Jack Abramoff '81 was a good Brandeis Jewish boy. And now, in the middle of one of the biggest government scandals of all time, he frequently brings up how devoted he is to his faith during interviews. And many of his claims seem to be true.The once ultrapowerful Washington superlobbyist-now under fire for fleecing Native American tribes out of millions of dollars, as well as a government corruption scandal in which federal prosecutors have already filed over 2,275 indictments-lives in a house that cost just slightly over $1 million, according to Jewish Journal of Greater Los Angeles. This isn't cheap, but it barely stacks up to the money he donated to Jewish causes. He has funded several Jewish schools, including the Torah School of Greater Washington and Eshkol Academy, backed two money-losing kosher restaurants, and gave private gifts to many Jewish causes, according to the Jewish Journal.

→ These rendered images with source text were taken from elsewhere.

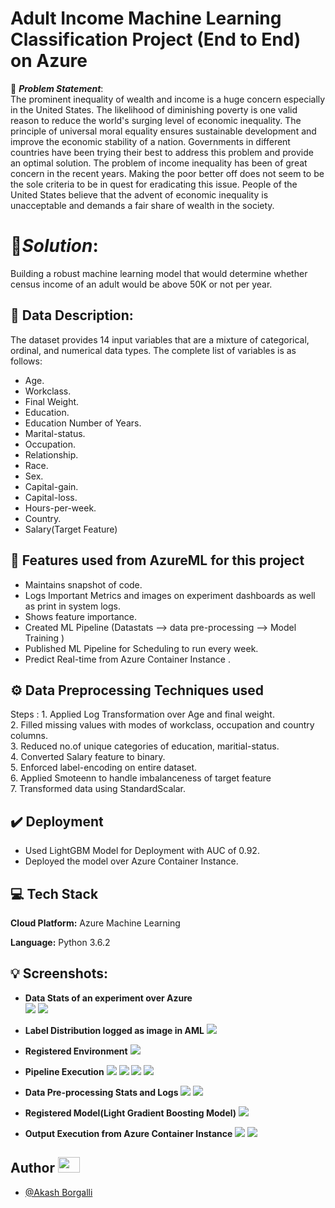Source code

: # Adult Income Machine Learning Classification Project (End to End) on Azure


🚩 ***Problem Statement***: \
The prominent inequality of wealth and income is
a huge concern especially in the United States. The likelihood
of diminishing poverty is one valid reason to reduce the world's
surging level of economic inequality. The principle of universal
moral equality ensures sustainable development and improve
the economic stability of a nation. Governments in different
countries have been trying their best to address this problem and
provide an optimal solution. The problem of income inequality
has been of great concern in the recent years. Making the
poor better off does not seem to be the sole criteria to be in
quest for eradicating this issue. People of the United States
believe that the advent of economic inequality is unacceptable
and demands a fair share of wealth in the society.



# 🎯***Solution***:
Building a robust machine learning model that would determine whether census income of an adult would be above 50K or not per year.




## 📜 Data Description:
The dataset provides 14 input variables that are a mixture of categorical, ordinal, and numerical data types. The complete list of variables is as follows:

- Age.
- Workclass.
- Final Weight.
- Education.
- Education Number of Years.
- Marital-status.
- Occupation.
- Relationship.
- Race.
- Sex.
- Capital-gain.
- Capital-loss.
- Hours-per-week.
- Country.
- Salary(Target Feature)

## 📝 Features used from AzureML for this project

- Maintains snapshot of code.
- Logs Important Metrics and images on experiment dashboards as well as print in system logs.
- Shows feature importance.
- Created ML Pipeline (Datastats --> data pre-processing --> Model Training )
- Published ML Pipeline for Scheduling to run every week.
- Predict Real-time from Azure Container Instance .



## ⚙️ Data Preprocessing Techniques used
Steps : 1. Applied Log Transformation over Age and final weight.\
2. Filled missing values with modes of workclass, occupation and country columns.\
3. Reduced no.of unique categories of education, maritial-status.\
4. Converted Salary feature to binary.\
5. Enforced label-encoding on entire dataset.\
6. Applied Smoteenn to handle imbalanceness of target feature\
7. Transformed data using StandardScalar.



## ✔️ Deployment
- Used LightGBM Model for Deployment with AUC of 0.92.
- Deployed the model over Azure Container Instance.



## 💻 Tech Stack

**Cloud Platform:**  Azure Machine Learning 

**Language:** Python 3.6.2


## 💡 Screenshots:
- **Data Stats of an experiment over Azure**\
![](screenshots/Experiment%20DataStats.PNG)
![](screenshots/metrics.PNG)

- **Label Distribution logged as image in AML**
![](screenshots/label%20distribution.PNG)

- **Registered Environment**
![](screenshots/env.PNG)

- **Pipeline Execution**
![](screenshots/adult_classification_pipeline.PNG)
![](screenshots/pipeline_overview.PNG)
![](screenshots/pipeline_endpoint.PNG)
![](screenshots/model_explanation.PNG)

- **Data Pre-processing Stats and Logs**
![](screenshots/prep_data_stats.PNG)
![](screenshots/prep_data_log.PNG)

- **Registered Model(Light Gradient Boosting Model)**
![](screenshots/Registered%20Model.PNG)

- **Output Execution from Azure Container Instance**
![](screenshots/pred_vscode.PNG)
![](screenshots/prediction.PNG)




## Author <img src="https://raw.githubusercontent.com/TheDudeThatCode/TheDudeThatCode/master/Assets/Developer.gif" width=35 height=25>

- [@Akash Borgalli](https://www.linkedin.com/in/akashborgalli/)

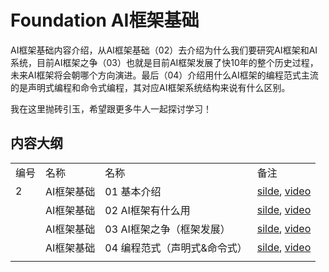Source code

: # Foundation AI框架基础

AI框架基础内容介绍，从AI框架基础（02）去介绍为什么我们要研究AI框架和AI系统，目前AI框架之争（03）也就是目前AI框架发展了快10年的整个历史过程，未来AI框架将会朝哪个方向演进。最后（04）介绍用什么AI框架的编程范式主流的是声明式编程和命令式编程，其对应AI框架系统结构来说有什么区别。

我在这里抛砖引玉，希望跟更多牛人一起探讨学习！

## 内容大纲

|||||
|---|---|---|---|
|编号|名称|名称|备注|
|2|AI框架基础|01 基本介绍|[silde](./Frontend/Foundation/01.introduction.pptx), [video](https://www.bilibili.com/video/BV1he4y1z7oD/?vd_source=26de035c60e6c7f810371fdfd13d14b6)|
||AI框架基础|02 AI框架有什么用|[silde](./Frontend/Foundation/02.fundamentals.pptx), [video](https://www.bilibili.com/video/BV1fd4y1q7qk/?vd_source=26de035c60e6c7f810371fdfd13d14b6)|
||AI框架基础|03 AI框架之争（框架发展）|[silde](./Frontend/Foundation/03.history.pptx), [video](https://www.bilibili.com/video/BV1C8411x7Kn/?vd_source=26de035c60e6c7f810371fdfd13d14b6)|
||AI框架基础|04 编程范式（声明式&命令式）|[silde](./Frontend/Foundation/04.programing.pptx), [video](https://www.bilibili.com/video/BV1gR4y1o7WT/?vd_source=26de035c60e6c7f810371fdfd13d14b6)|
|||||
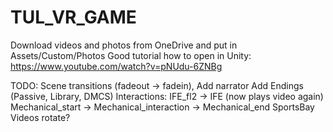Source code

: # TUL_VR_GAME
Download videos and photos from OneDrive and put in Assets/Custom/Photos
Good tutorial how to open in Unity:
https://www.youtube.com/watch?v=pNUdu-6ZNBg

TODO:
Scene transitions (fadeout -> fadein),
Add narrator
Add Endings (Passive, Library, DMCS)
Interactions: 
    IFE_fl2 -> IFE (now plays video again)
    Mechanical_start -> Mechanical_interaction -> Mechanical_end
    SportsBay
Videos rotate?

Abramoff has been quoted in the Jewish Journal that he gave away everything and "was the softest touch in town." This seems a far cry from the fraudulent thug we all know him to be.

Not that long ago, a similar tactic worked in defense of a corporate executive accused of a multibillion-dollar fraud, in which he was estimated to have personally taken around $300 million. Richard Scrushy was the CEO of Healthsouth, a healthcare company that went under in 2003.

But Richard Scrushy was a religious man.

Healthsouth is based in Birmingham, Ala., both where Scrushy lived and where the trial was held. He was a member of the local blue-collar evangelical church, paid for a morning prayer show frequented by black ministers, held prayer groups during the trial, and often appeared publicly with his religious mentor.

Scrushy donated a lot of money to his religious causes, and as a result likely managed to escape jailtime for a fraud in which he obviously had a hand. Can this work for Jack Abramoff, Super Jew and Brandeis alumnus?

The answer, of course, is absolutely not. Scrushy didn't deserve to get off to begin with, and it's a mockery of our legal system that he did. Also, Scrushy was a Christian on Christian-friendly territory.

Abramoff, on the other hand, is presently confirming the deepest fears and hatred of all anti-Semites. In his supposed quest to fund Jewish causes, he has become the Jew controlling the political landscape with money from behind the scenes. These are the fears and suspicions that underlie the beliefs of radical Islam, neo-Nazis and, unfortunately, of more of the world then we would like to think.

The more Abramoff invokes his Judaism, the more he hurts the Jewish people. It's like the guy who killed Jesus proudly proclaiming that he gave to his local synagogue. But even beyond the peddling of Jewish influence, the idea of invoking religion as a way to appear innocent is viscerally disgusting.

Being a religious man, no matter the religion, does not make a good man. Being a good man is the only thing that makes a good man, religious or not. And those who invoke their religion as a testimony to their innocence in fact degrade their religion as a whole.

Being religious does not make a criminal innocent; rather, religious wrongdoers expose the fact that highly religious people are not necessarily good. Scrushy and Abramoff are not vindicated because of their religion. Instead, observers may come to believe that Christianity and Judaism are lesser religions, if somebody so immersed in the ceremonies of the religion can still be such a genuinely bad person.

The Abramoff trial will likely bring about positive results, as far as the government is concerned. The trial will bring down several dirty politicians-many of whom I've wanted to see fry for years-and will help clean up lobbying laws to some extent. But there is likely to be a lasting negative effect for the Jewish people.

The more the world knows about how Jewish Abramoff is, the more the world will continue to hate Jews. Or maybe, if so few people on the supposedly informed and intelligent Brandeis campus are even aware of his crimes, as shown by a recent poll, international ignorance could truly be bliss.